NorthStar Medical Radioisotopes began shipping small quantities of Mo-99 last November, becoming the first U.S. supplier in three decades.

The company, a subsidiary of NorthStar Medical Technologies, is backed by Hendricks Holding Company Inc., the investment arm of Diane Hendricks, the owner of ABC Supply Co. Inc. in Beloit and one of the state’s richest residents.

In April, Oberland Capital Management invested $75 million in NorthStar Medical Technologies. The company can draw on an additional $25 million before the end of next year at its option.

NorthStar doesn’t disclose how many customers it has, said Lisa Holst, vice president of sales and marketing.

The company’s Mo-99 is produced in a research reactor at the University of Missouri in Columbia and processed there.

NorthStar is installing equipment in Beloit to process the Mo-99 produced in Missouri. It also broke ground last month on a manufacturing plant in Beloit that would produce Mo-99 using a different technology.

Both the processing plant and manufacturing plant still must win approval from the Food and Drug Administration and the Nuclear Regulatory Commission.

NorthStar’s technology produces a diluted end-product that must be processed in equipment that its customers will need to have on-site and be trained to use.

Shine’s Mo-99 works in the existing supply chain, and the company is betting that this will give it a competitive advantage.

NorthStar is just one of several potential competitors, and Shine’s success isn’t guaranteed. But Piefer is confident the company has a good head start.

Scientist, and a good business mind

Without question, the people that Shine and Phoenix have been able to recruit account for much of the companies' success so far.

But Leazer, the former managing director of the Wisconsin Alumni Research Foundation, attributed a large share to Piefer.

“Any way you look at it, Greg Piefer is a very, very unusual guy,” he said.

Leazer praised his people skills and lack of ego.

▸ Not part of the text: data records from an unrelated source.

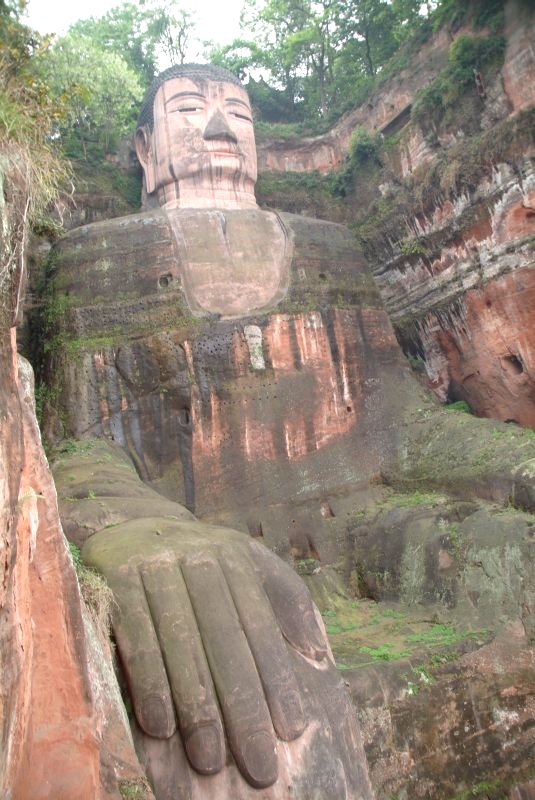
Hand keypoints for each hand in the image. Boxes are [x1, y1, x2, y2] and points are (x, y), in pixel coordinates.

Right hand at [56, 440, 371, 798]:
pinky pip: (136, 637)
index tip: (291, 729)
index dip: (276, 677)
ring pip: (181, 643)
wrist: (127, 524)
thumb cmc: (199, 559)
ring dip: (196, 705)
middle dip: (243, 706)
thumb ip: (286, 598)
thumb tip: (318, 652)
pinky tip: (162, 727)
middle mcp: (197, 556)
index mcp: (234, 555)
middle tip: (258, 763)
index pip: (259, 624)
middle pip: (224, 639)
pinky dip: (150, 682)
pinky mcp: (116, 579)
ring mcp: (154, 565)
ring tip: (211, 760)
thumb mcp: (248, 563)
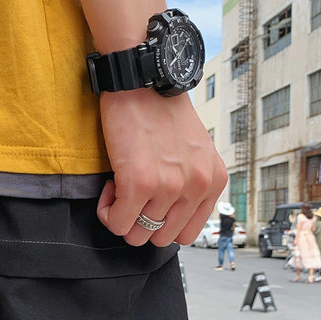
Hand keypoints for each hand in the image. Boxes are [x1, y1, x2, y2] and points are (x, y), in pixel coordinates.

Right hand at [96, 88, 226, 246]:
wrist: (142, 80)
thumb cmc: (161, 109)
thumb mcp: (193, 150)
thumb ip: (190, 182)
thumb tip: (165, 215)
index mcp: (214, 181)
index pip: (186, 233)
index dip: (161, 224)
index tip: (148, 204)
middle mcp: (197, 186)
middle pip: (161, 238)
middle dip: (140, 223)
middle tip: (130, 196)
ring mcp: (169, 187)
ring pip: (136, 235)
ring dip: (121, 216)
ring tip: (118, 188)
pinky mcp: (139, 183)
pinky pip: (116, 222)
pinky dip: (106, 210)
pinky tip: (109, 185)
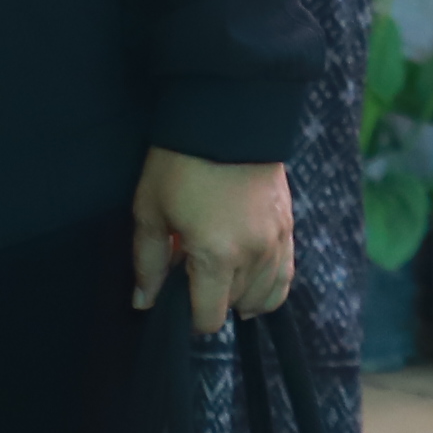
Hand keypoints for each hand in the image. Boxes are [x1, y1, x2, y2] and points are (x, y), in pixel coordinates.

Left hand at [131, 149, 292, 336]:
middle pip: (236, 306)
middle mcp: (254, 254)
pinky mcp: (289, 223)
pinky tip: (251, 278)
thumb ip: (147, 264)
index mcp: (216, 256)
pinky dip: (269, 284)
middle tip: (191, 272)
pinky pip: (286, 273)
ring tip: (219, 275)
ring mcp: (277, 239)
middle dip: (212, 299)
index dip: (188, 317)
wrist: (227, 114)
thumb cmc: (179, 164)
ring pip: (265, 295)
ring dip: (241, 294)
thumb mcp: (150, 211)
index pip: (209, 318)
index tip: (175, 298)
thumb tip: (144, 302)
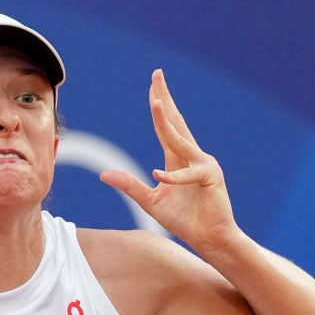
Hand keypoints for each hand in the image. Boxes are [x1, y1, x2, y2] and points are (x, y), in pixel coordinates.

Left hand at [99, 69, 239, 252]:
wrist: (209, 239)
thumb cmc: (184, 220)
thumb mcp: (150, 201)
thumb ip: (130, 185)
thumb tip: (103, 174)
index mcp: (178, 159)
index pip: (166, 127)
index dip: (159, 106)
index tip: (152, 85)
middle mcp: (192, 157)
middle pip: (176, 122)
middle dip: (165, 99)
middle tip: (156, 76)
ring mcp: (204, 165)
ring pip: (181, 141)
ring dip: (167, 123)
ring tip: (155, 104)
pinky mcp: (211, 179)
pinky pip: (189, 174)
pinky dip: (174, 176)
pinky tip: (159, 175)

Thomas “Rock” Mackie, professor emeritus at UW-Madison, co-founder of TomoTherapy and an early in Phoenix investor, did the same. And he noted that Piefer also was able to become a good businessperson.

“He was willing to get good advice and take the advice,” said Mackie, who is on Shine’s board.

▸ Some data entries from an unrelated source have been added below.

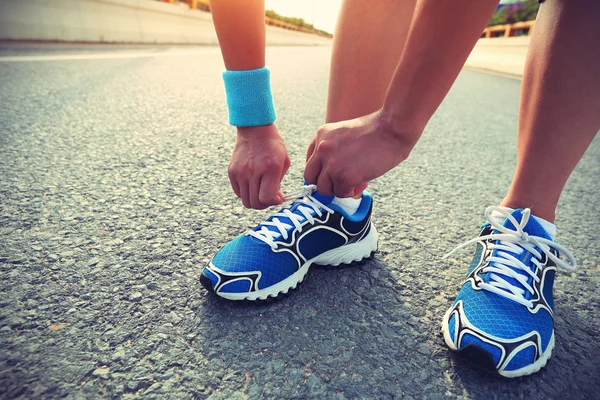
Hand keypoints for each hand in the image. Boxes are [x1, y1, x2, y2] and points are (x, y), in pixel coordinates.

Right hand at [228, 124, 290, 208]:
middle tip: (269, 197)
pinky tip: (253, 185)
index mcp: (270, 168)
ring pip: (246, 201)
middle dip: (265, 204)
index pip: (267, 198)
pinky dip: (246, 193)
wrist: (255, 128)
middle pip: (256, 203)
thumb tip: (276, 199)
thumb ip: (279, 183)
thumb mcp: (284, 162)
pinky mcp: (232, 172)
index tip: (278, 198)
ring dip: (255, 200)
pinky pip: (238, 193)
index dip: (274, 202)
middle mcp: (253, 171)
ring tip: (261, 192)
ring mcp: (240, 172)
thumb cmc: (273, 145)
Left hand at [304, 110, 419, 196]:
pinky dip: (350, 191)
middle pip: (310, 177)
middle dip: (325, 182)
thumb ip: (334, 147)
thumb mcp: (345, 131)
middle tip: (340, 181)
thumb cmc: (377, 129)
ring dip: (338, 188)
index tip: (332, 173)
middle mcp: (322, 149)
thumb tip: (332, 170)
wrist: (393, 128)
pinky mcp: (345, 177)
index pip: (310, 161)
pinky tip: (361, 183)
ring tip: (354, 181)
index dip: (321, 170)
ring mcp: (332, 164)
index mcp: (321, 135)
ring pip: (324, 189)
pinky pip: (341, 193)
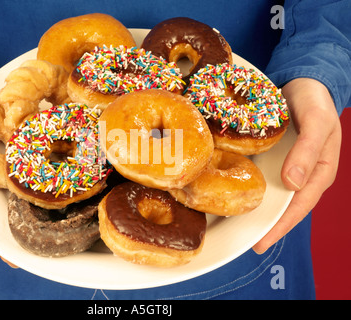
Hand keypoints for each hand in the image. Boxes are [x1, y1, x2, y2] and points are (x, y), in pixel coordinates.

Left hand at [253, 78, 341, 253]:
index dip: (281, 226)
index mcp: (318, 172)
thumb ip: (307, 151)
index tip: (262, 242)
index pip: (299, 206)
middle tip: (246, 243)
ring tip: (236, 226)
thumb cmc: (315, 101)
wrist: (303, 82)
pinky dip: (252, 188)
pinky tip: (236, 193)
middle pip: (285, 207)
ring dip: (257, 210)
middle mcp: (302, 174)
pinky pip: (263, 177)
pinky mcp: (274, 157)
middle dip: (267, 226)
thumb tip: (293, 184)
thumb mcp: (316, 123)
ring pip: (273, 195)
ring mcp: (288, 167)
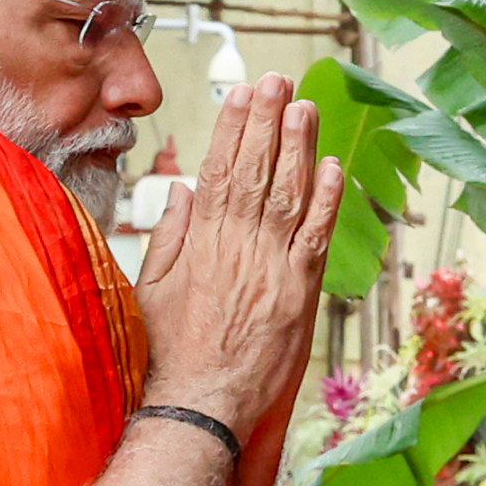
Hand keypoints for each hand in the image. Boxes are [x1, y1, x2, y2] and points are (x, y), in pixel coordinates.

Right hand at [135, 78, 344, 444]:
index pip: (220, 170)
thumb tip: (184, 190)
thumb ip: (171, 236)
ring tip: (304, 107)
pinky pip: (316, 237)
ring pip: (289, 194)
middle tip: (278, 80)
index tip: (242, 94)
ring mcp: (272, 268)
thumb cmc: (169, 352)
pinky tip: (333, 167)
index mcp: (201, 242)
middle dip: (268, 121)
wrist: (199, 404)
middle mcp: (238, 247)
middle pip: (257, 171)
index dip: (233, 128)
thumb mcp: (152, 288)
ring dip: (299, 147)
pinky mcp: (299, 293)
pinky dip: (326, 201)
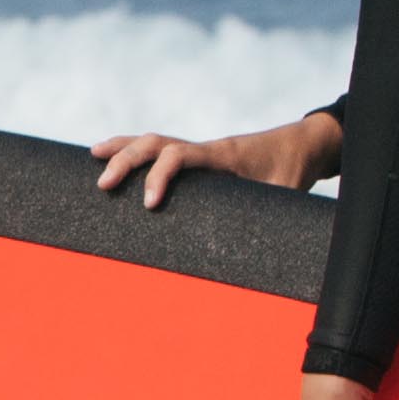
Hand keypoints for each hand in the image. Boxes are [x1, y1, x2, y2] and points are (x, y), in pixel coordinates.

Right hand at [93, 111, 340, 210]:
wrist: (304, 146)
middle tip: (104, 186)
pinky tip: (118, 159)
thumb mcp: (284, 197)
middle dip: (126, 161)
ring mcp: (200, 151)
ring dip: (124, 148)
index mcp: (222, 156)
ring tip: (95, 158)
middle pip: (156, 142)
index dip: (160, 176)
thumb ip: (269, 220)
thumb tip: (260, 259)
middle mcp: (206, 149)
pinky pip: (162, 150)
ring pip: (155, 140)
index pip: (180, 154)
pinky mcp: (199, 157)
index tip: (149, 205)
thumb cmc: (293, 172)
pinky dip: (137, 152)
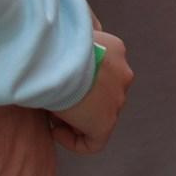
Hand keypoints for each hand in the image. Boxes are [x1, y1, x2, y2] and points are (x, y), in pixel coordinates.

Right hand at [52, 29, 131, 153]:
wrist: (59, 59)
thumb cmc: (56, 45)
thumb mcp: (67, 33)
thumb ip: (73, 40)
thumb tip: (65, 37)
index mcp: (116, 51)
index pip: (102, 71)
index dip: (79, 81)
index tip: (59, 82)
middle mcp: (123, 74)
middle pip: (102, 93)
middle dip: (79, 99)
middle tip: (54, 98)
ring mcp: (118, 99)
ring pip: (99, 115)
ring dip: (76, 117)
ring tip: (52, 112)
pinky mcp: (106, 123)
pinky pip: (95, 141)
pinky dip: (74, 140)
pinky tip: (55, 130)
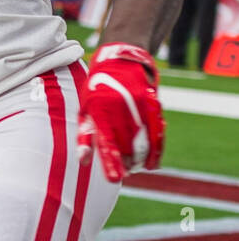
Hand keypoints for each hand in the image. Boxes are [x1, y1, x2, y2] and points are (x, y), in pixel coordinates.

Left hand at [77, 43, 164, 181]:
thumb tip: (82, 161)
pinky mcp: (153, 104)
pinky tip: (153, 163)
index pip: (105, 142)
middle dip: (128, 162)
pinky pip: (157, 132)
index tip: (115, 179)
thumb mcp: (86, 110)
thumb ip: (85, 136)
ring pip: (143, 141)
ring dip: (142, 159)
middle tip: (126, 171)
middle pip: (127, 145)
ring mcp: (137, 106)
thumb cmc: (97, 90)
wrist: (120, 61)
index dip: (111, 162)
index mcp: (99, 110)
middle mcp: (118, 108)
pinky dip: (157, 150)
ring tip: (137, 167)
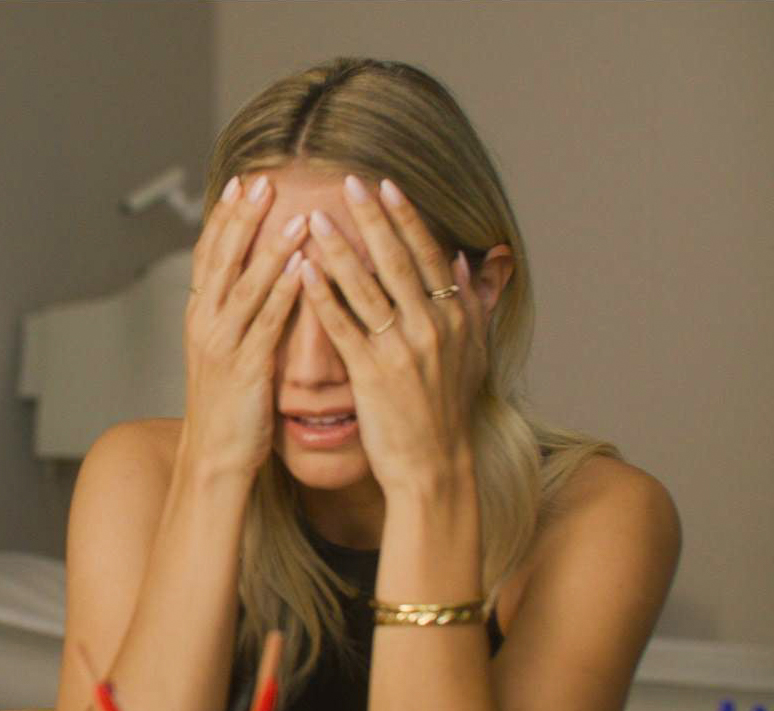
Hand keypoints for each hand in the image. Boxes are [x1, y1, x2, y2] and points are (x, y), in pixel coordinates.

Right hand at [180, 174, 309, 477]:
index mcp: (200, 317)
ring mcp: (222, 345)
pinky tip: (305, 267)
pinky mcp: (245, 369)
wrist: (213, 459)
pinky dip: (285, 291)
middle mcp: (205, 324)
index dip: (224, 217)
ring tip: (295, 213)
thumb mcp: (226, 354)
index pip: (209, 255)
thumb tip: (259, 283)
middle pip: (222, 259)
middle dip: (243, 217)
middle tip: (263, 180)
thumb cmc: (229, 410)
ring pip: (246, 284)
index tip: (241, 182)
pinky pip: (267, 322)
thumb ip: (239, 317)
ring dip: (270, 247)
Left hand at [297, 175, 485, 493]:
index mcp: (456, 318)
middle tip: (347, 181)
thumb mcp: (472, 354)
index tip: (386, 185)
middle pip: (397, 261)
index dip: (406, 218)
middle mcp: (432, 327)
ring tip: (312, 218)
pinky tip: (301, 272)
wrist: (434, 466)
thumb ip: (472, 304)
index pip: (428, 255)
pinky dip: (322, 297)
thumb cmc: (447, 411)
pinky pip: (342, 327)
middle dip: (370, 218)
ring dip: (338, 249)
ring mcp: (402, 350)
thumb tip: (468, 259)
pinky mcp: (372, 375)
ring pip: (366, 288)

Shine and Phoenix also benefited from an “ecosystem” — UW-Madison, its Morgridge Research Institute, Wisconsin Investor Partners — that exists in Madison.

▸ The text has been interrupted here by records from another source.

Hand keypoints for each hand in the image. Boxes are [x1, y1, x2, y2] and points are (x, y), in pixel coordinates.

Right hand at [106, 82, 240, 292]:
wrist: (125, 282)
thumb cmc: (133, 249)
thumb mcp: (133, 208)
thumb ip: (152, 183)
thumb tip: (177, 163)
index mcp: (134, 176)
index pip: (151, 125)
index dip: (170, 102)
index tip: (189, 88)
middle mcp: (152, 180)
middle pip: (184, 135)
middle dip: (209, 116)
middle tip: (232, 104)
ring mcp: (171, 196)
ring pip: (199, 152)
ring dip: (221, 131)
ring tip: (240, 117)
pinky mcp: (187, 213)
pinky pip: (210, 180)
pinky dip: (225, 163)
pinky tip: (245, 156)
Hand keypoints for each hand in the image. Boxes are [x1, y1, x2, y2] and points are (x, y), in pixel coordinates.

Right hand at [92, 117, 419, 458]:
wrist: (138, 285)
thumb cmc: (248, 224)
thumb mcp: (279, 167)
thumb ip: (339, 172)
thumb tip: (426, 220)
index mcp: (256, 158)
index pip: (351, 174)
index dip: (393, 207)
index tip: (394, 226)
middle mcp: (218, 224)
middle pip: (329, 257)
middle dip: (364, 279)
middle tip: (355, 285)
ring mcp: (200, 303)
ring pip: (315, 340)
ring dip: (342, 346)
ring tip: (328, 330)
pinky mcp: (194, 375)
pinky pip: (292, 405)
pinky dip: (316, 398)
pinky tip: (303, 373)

“One of those pieces not there, you can imagine it not coming together,” Mackie said.

Piefer agreed that was all-important — though he said the company still often stumbled.

“We made plenty of mistakes,” he said.

The Wisconsin Alumni Research Foundation, or WARF, will get a royalty once Shine begins commercial production. And the company’s website acknowledges the university’s role, with a page titled “The Wisconsin Idea In Action.”

“The university is really important to me,” Piefer said. “It’s in my soul.”

This week, Shine filed plans with the Securities and Exchange Commission to raise an additional $41.5 million.

The company has begun preliminary planning to build a plant in Europe, where the biggest producer is expected to stop production in the mid-2020s because of the age of its reactor.

It also plans to sell other isotopes used in medical imaging and therapy produced in its generators. The isotopes include Iodine‑131, widely used to treat thyroid cancer, and Lutetium-177, used for targeted therapy.

Shine — which has openings for positions ranging from staff accountant to an array of engineers — expects to employ 150 to 200 people in Janesville when its plant is completed.

Former House Speaker Paul Ryan, a native of Janesville, joined the company’s board in August.

Shine recently had a career fair for engineers at UW-Madison. One of the students who attended was the son of the woman who cuts Piefer’s hair.

Last week, she told him that her son said, “Wow, for the first time, I want to go back to Janesville and work.”